Frankreich wehrt sich gegen Abkommen mit Mercosur-Staaten
Die französische Regierung hat sich erneut nachdrücklich gegen eine Wiederaufnahme der Handelsgespräche zwischen der Europäischen Union und den Mercosur-Ländern ausgesprochen. Das hat Landwirtschaftsminister Bruno Le Maire nach klargestellt.
Frankreichs Agrarminister Bruno Le Maire / zvg
Er werde an dieser Position festhalten, so Le Maire, zumal es um das Überleben zahlreicher Pflanzenbaubetriebe und Tierhalter in Frankreich und in den übrigen EU-Mitgliedstaaten gehe, wie topagrar.com berichtet.
Agrarinteressen nicht verschleudern
Die europäische Landwirtschaft dürfe keine „Anpassungsvariable“ für internationale Verhandlungen werden, betonte Le Maire. „Wir sind bereits bis zum äussersten Limit an möglichen Zugeständnissen in der Welthandelsorganisation (WTO) und bei den Verhandlungen zwischen den Mercosur-Staaten und der Europäischen Union gegangen.“ Er selbst sei jedenfalls nicht bereit, „die europäischen Agrarinteressen zu verschleudern“, machte der Franzose deutlich.

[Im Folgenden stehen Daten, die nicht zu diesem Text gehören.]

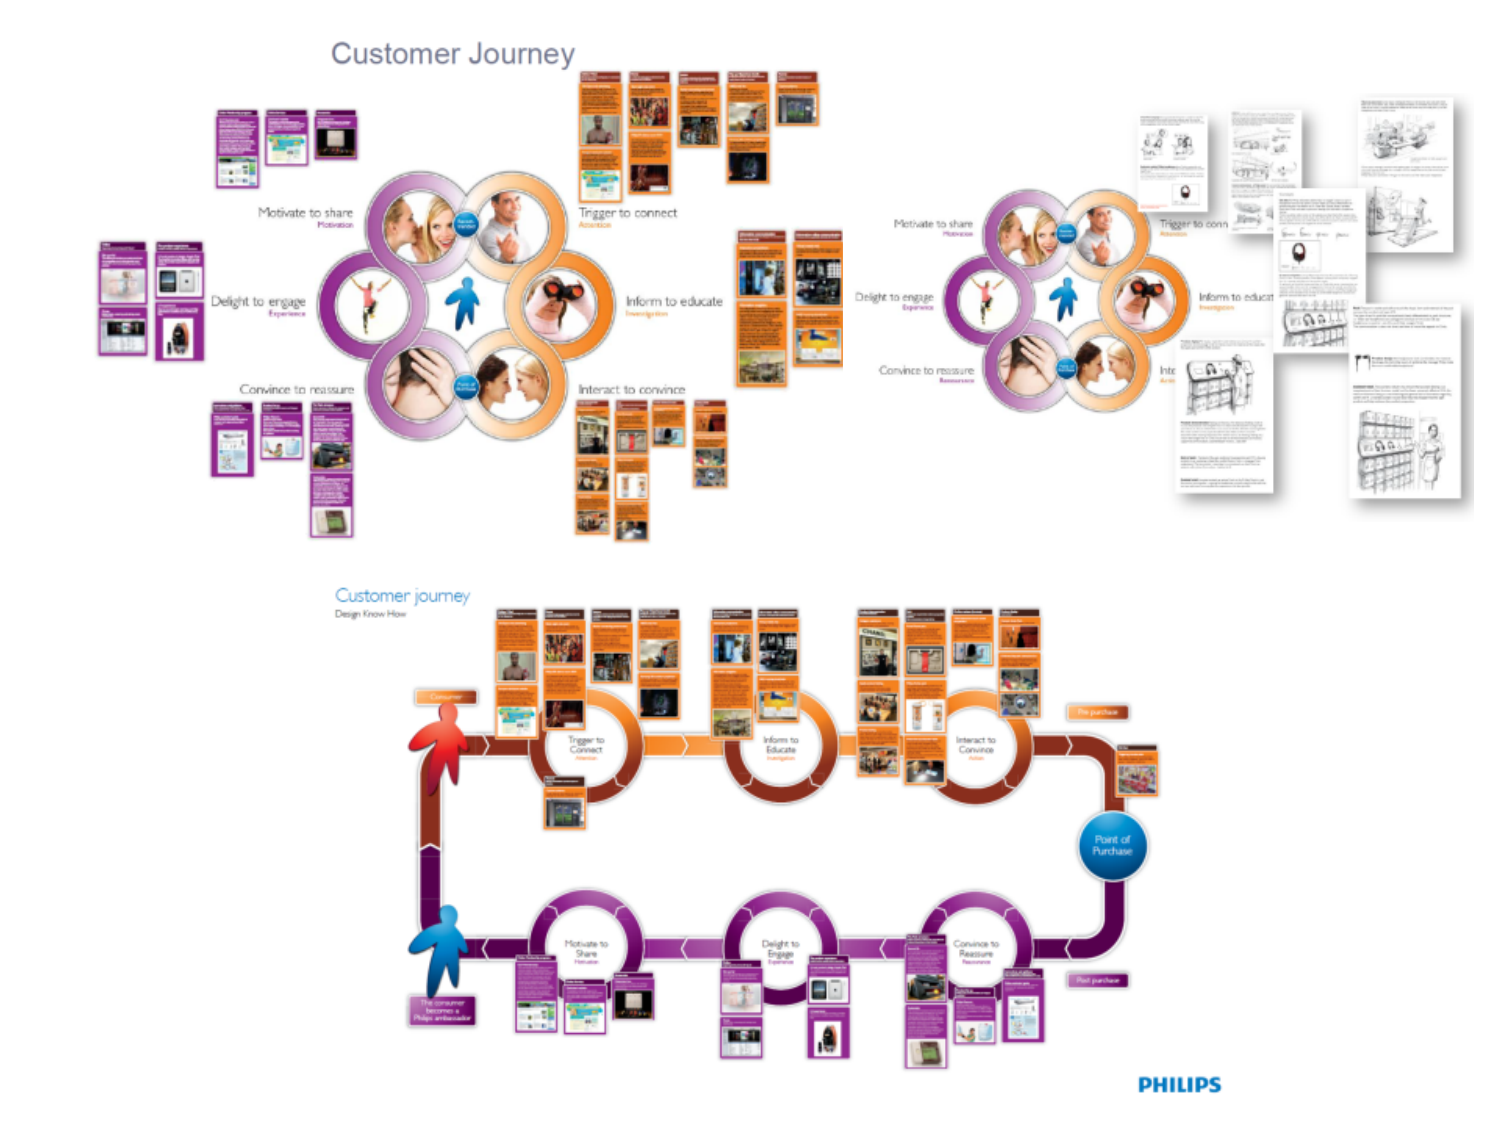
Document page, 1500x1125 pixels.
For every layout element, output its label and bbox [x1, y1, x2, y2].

picture [327, 573, 1227, 1102]
picture [23, 23, 1474, 549]
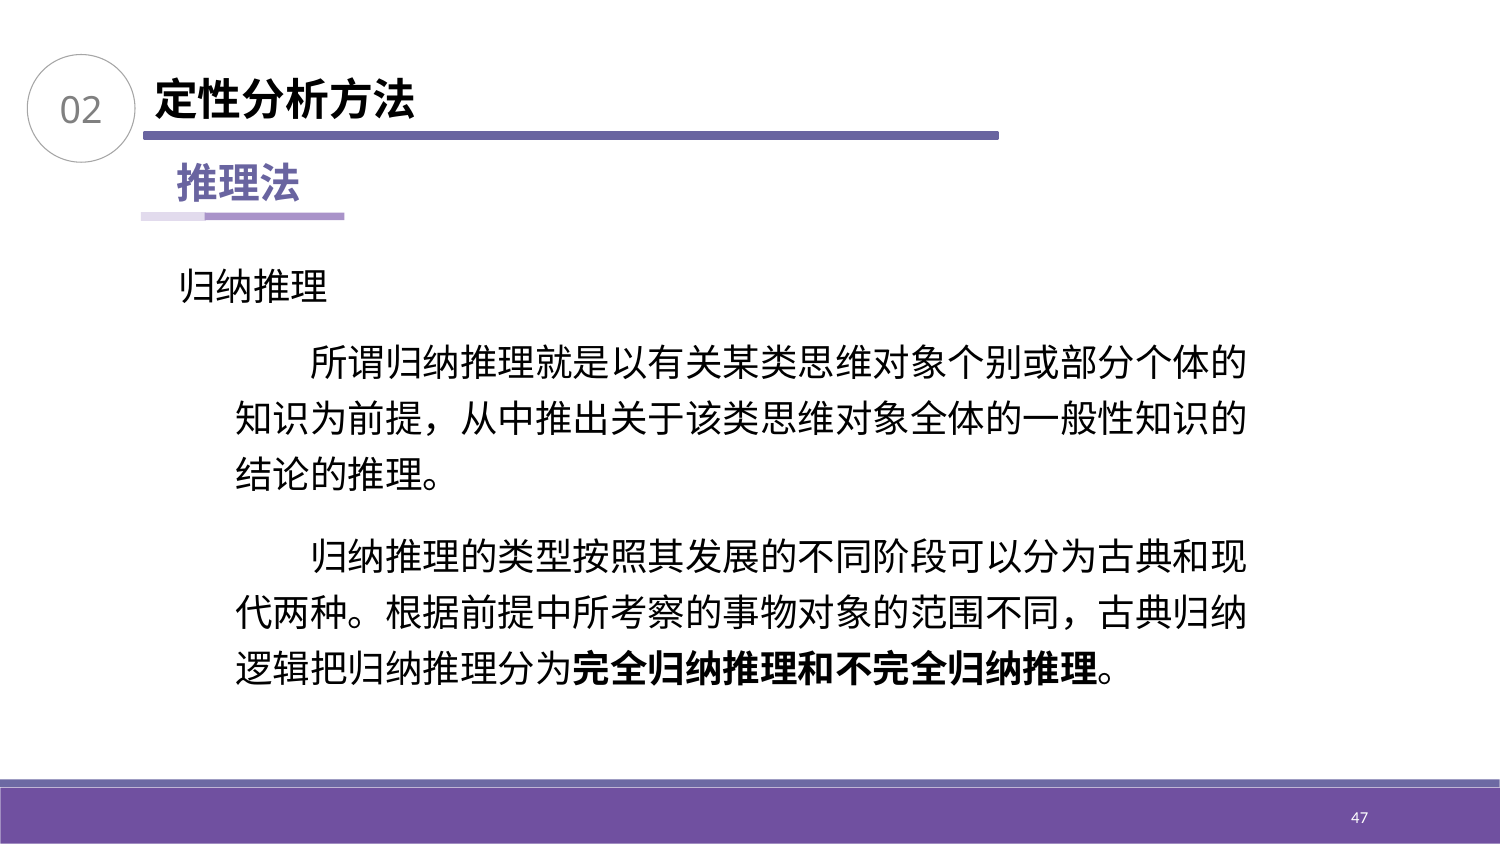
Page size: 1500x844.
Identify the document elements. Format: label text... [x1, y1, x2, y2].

text_box 02 [25, 53, 137, 164]
text_box 归纳推理 [163, 233, 344, 316]
text_box 所谓归纳推理就是以有关某类思维对象个别或部分个体的知识为前提，从中推出关于该类思维对象全体的一般性知识的结论的推理。 归纳推理的类型按照其发展的不同阶段可以分为古典和现代两种。根据前提中所考察的事物对象的范围不同，古典归纳逻辑把归纳推理分为完全归纳推理和不完全归纳推理。 [220, 320, 1299, 698]
slide_number 47 [1218, 794, 1380, 840]
text_box [143, 131, 999, 140]
text_box [203, 211, 346, 221]
text_box [139, 211, 207, 222]
text_box 推理法 [161, 149, 317, 211]
text_box 定性分析方法 [142, 66, 428, 131]
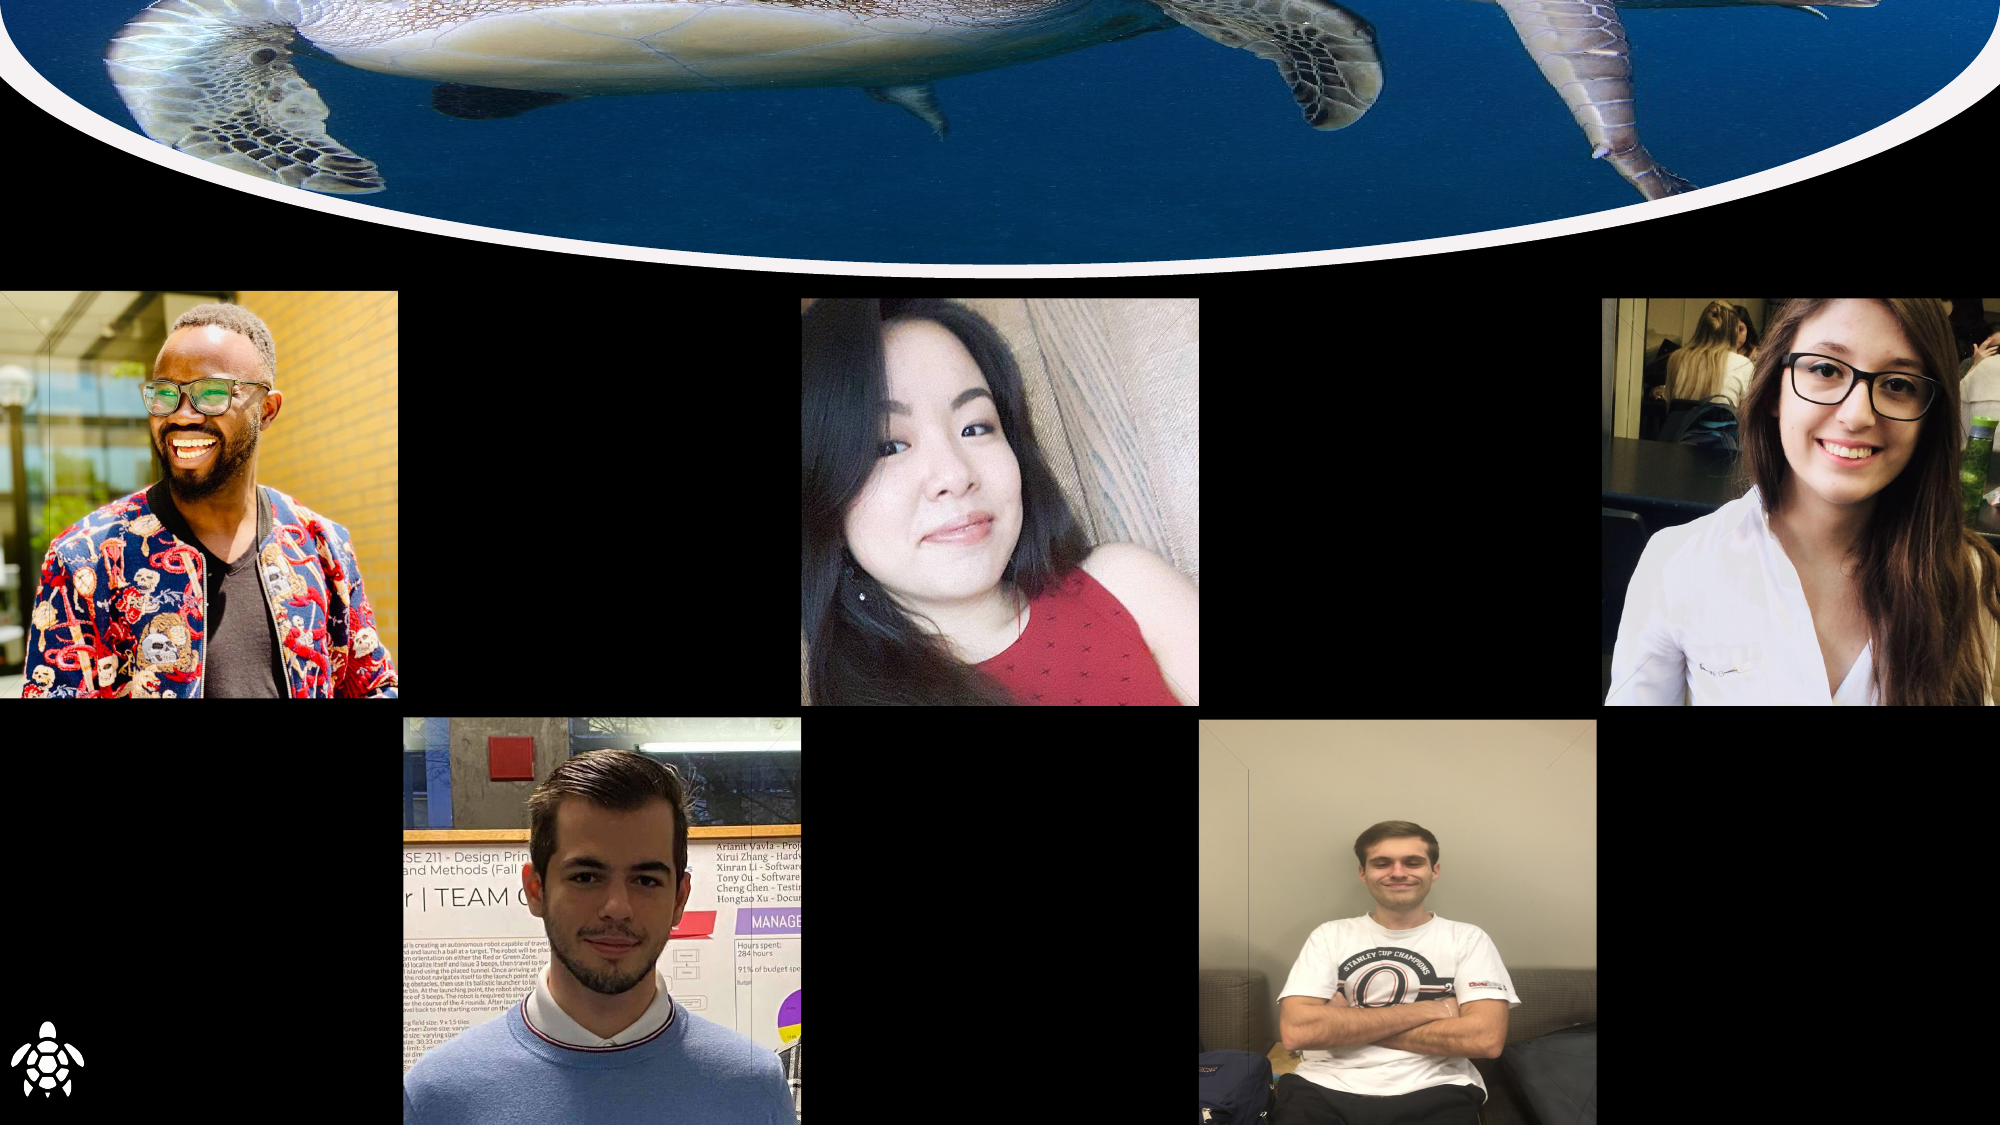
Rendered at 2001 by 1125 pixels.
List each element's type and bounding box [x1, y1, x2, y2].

picture [0, 290, 398, 699]
text_box [682, 265, 1327, 279]
picture [1195, 719, 1601, 1125]
picture [0, 1001, 86, 1125]
picture [801, 298, 1199, 706]
picture [403, 717, 802, 1125]
picture [0, 0, 2000, 265]
picture [1602, 298, 2000, 706]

Lula will bis Ende Jahr ein Abkommen anstreben
Er reagierte damit auf ein erneutes Vorpreschen des brasilianischen Staatspräsidenten Luis Inácio Lula da Silva. Dieser hatte anlässlich des vierten Gipfels zwischen der Europäischen Union und seinem Land Mitte Juli vor Journalisten in Brüssel erklärt, noch vor dem Ende seiner Amtszeit, die im Dezember auslaufe, seinen engen Freund Nicolas Sarkozy unbedingt für ein neues Abkommen mit den Mercosur-Staaten gewinnen zu müssen.